Задание 1:
Ответьте на вопросы по отрывку о Пушкине:
(а) Какие слова произнёс Пушкин после того, как медвежонка истребили?
(б) Что Пушкин во всеуслышание кричал в театре?
(в) Около кого Пушкин любил вертеться у оркестра?
Задание 2: Перескажите отрывок о Пушкине в двух предложениях.
======== Фрагмент документа ========
Нечего говорить о разных его выходках, которые везде повторялись. Например, в Царском Селе Захаржевского медвежонок сорвался с цепи от столба, на котором была устроена его будка, и побежал в сад, где мог встретиться в тёмной аллее с императором, если бы на этот раз не встрепенулся его маленький шарло и не предостерёг бы от этой опасной встречи. Медвежонок, разумеется, тотчас был истреблён, а Пушкин при этом случае не обинуясь говорил: «Нашёлся один добрый человек, да и тот медведь!» Таким же образом он во всеуслышание в театре кричал: «Теперь самое безопасное время – по Неве идёт лёд». В переводе: нечего опасаться крепости. Конечно, болтовня эта – вздор; но этот вздор, похожий несколько на поддразнивание, переходил из уст в уста и порождал разные толки, имевшие своё развитие; следовательно, и тут далее некоторым образом достигалась цель, которой он несознательно (?) содействовал.
Между тем тот же Пушкин, либеральный по своим воззрениям34, имел какую-то жалкую привычку изменять благородному своему характеру и очень часто сердил меня тем, что любил, например, вертеться у оркестра около Орлова, Чернышёва, Киселёва и других: они с покровительственной улыбкой выслушивали его шутки, остроты. Случалось из кресел сделать ему знак, он тотчас прибежит. Говоришь, бывало: «Что тебе за охота, любезный друг, возиться с этим народом; ни в одном из них ты не найдёшь сочувствия и пр.». Он терпеливо выслушает, начнёт щекотать, обнимать, что обычно делал, когда потеряется. Потом смотришь – Пушкин опять с тогдашними Львами! (Анахронизм: тогда не существовало ещё этого аристократического прозвища. Извините!)
======== Представленные материалы ========
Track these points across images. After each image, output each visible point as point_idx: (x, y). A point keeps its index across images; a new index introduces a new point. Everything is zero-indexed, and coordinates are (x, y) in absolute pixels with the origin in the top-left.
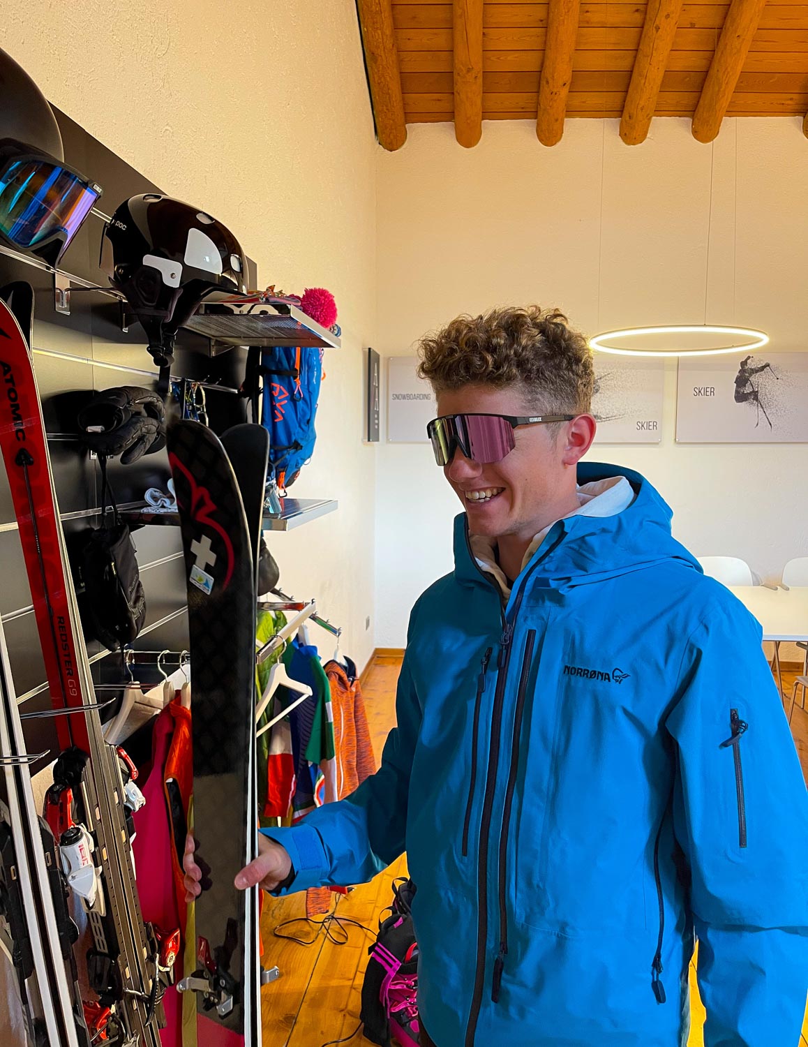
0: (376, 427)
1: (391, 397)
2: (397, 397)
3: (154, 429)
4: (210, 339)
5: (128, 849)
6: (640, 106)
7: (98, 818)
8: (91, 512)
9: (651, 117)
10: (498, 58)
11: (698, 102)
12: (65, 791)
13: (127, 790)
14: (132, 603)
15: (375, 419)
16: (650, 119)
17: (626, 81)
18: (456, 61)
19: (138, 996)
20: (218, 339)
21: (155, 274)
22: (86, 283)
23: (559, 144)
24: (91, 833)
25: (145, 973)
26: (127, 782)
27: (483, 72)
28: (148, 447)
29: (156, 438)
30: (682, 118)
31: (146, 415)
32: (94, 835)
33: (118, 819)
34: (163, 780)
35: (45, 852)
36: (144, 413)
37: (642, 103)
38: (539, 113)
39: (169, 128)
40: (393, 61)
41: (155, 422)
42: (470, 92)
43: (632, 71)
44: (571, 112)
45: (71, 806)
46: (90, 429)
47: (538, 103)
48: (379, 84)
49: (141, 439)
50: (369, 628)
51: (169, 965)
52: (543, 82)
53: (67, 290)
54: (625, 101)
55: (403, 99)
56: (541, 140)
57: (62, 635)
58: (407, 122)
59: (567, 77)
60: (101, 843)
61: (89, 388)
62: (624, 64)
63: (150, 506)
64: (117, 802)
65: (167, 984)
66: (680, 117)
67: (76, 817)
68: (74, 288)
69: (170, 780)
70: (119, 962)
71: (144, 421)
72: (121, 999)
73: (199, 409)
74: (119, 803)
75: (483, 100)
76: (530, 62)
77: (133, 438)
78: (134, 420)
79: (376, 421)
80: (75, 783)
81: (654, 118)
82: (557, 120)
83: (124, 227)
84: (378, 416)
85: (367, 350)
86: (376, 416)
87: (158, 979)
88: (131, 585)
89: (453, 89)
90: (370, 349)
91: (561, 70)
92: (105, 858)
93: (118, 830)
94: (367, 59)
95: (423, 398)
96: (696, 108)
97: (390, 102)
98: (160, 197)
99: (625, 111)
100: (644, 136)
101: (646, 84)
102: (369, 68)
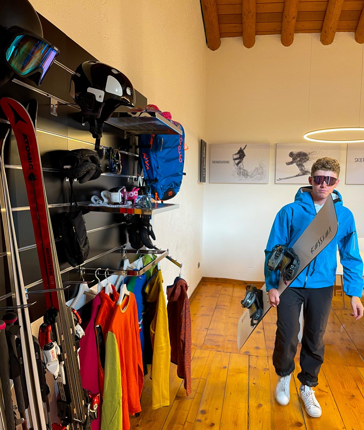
0: (204, 176)
1: (211, 162)
2: (214, 162)
3: (94, 168)
4: (124, 131)
5: (76, 355)
6: (330, 27)
7: (63, 339)
8: (65, 205)
9: (335, 32)
10: (263, 7)
11: (358, 25)
12: (48, 326)
13: (77, 328)
14: (82, 246)
15: (204, 172)
16: (335, 33)
17: (323, 15)
18: (244, 9)
19: (79, 422)
20: (128, 131)
21: (93, 96)
22: (63, 102)
23: (291, 45)
24: (59, 346)
25: (83, 411)
26: (77, 325)
27: (256, 13)
28: (91, 176)
29: (95, 173)
30: (350, 32)
31: (91, 162)
32: (60, 347)
33: (72, 340)
34: (95, 326)
35: (35, 353)
36: (90, 160)
37: (331, 26)
38: (282, 31)
39: (106, 36)
40: (214, 10)
41: (95, 165)
42: (250, 22)
43: (326, 11)
44: (297, 31)
45: (50, 334)
46: (65, 167)
47: (282, 27)
48: (208, 20)
49: (88, 172)
50: (200, 268)
51: (95, 409)
52: (284, 17)
53: (56, 105)
54: (323, 25)
55: (219, 27)
56: (283, 44)
57: (48, 256)
58: (221, 37)
59: (295, 14)
60: (63, 351)
61: (66, 149)
62: (323, 8)
63: (93, 203)
64: (72, 333)
65: (94, 418)
66: (349, 32)
67: (52, 338)
68: (59, 104)
69: (98, 326)
70: (71, 406)
71: (89, 164)
72: (72, 423)
73: (118, 162)
74: (73, 333)
75: (256, 26)
76: (278, 8)
77: (84, 171)
78: (84, 163)
79: (204, 173)
80: (53, 323)
81: (336, 32)
82: (290, 34)
83: (79, 76)
84: (205, 171)
85: (200, 140)
86: (204, 171)
87: (89, 415)
88: (82, 237)
89: (242, 22)
90: (202, 140)
91: (292, 11)
92: (66, 358)
93: (72, 346)
94: (203, 8)
95: (226, 163)
96: (357, 28)
97: (213, 28)
98: (96, 62)
99: (323, 30)
100: (332, 41)
101: (333, 17)
102: (203, 13)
========
Ответ к заданию 1:
(а) «Нашёлся один добрый человек, да и тот медведь!»
(б) «Теперь самое безопасное время – по Неве идёт лёд».
(в) Около Орлова, Чернышёва, Киселёва и других.

Ответ к заданию 2: После того как в Царском Селе истребили сорвавшегося с цепи медвежонка, Пушкин сказал, что нашёлся один добрый человек, да и тот медведь, а в театре во всеуслышание кричал, что теперь самое безопасное время, так как по Неве идёт лёд. При либеральных воззрениях он часто вертелся у оркестра около Орлова, Чернышёва, Киселёва и других, которые с покровительственной улыбкой выслушивали его шутки и остроты.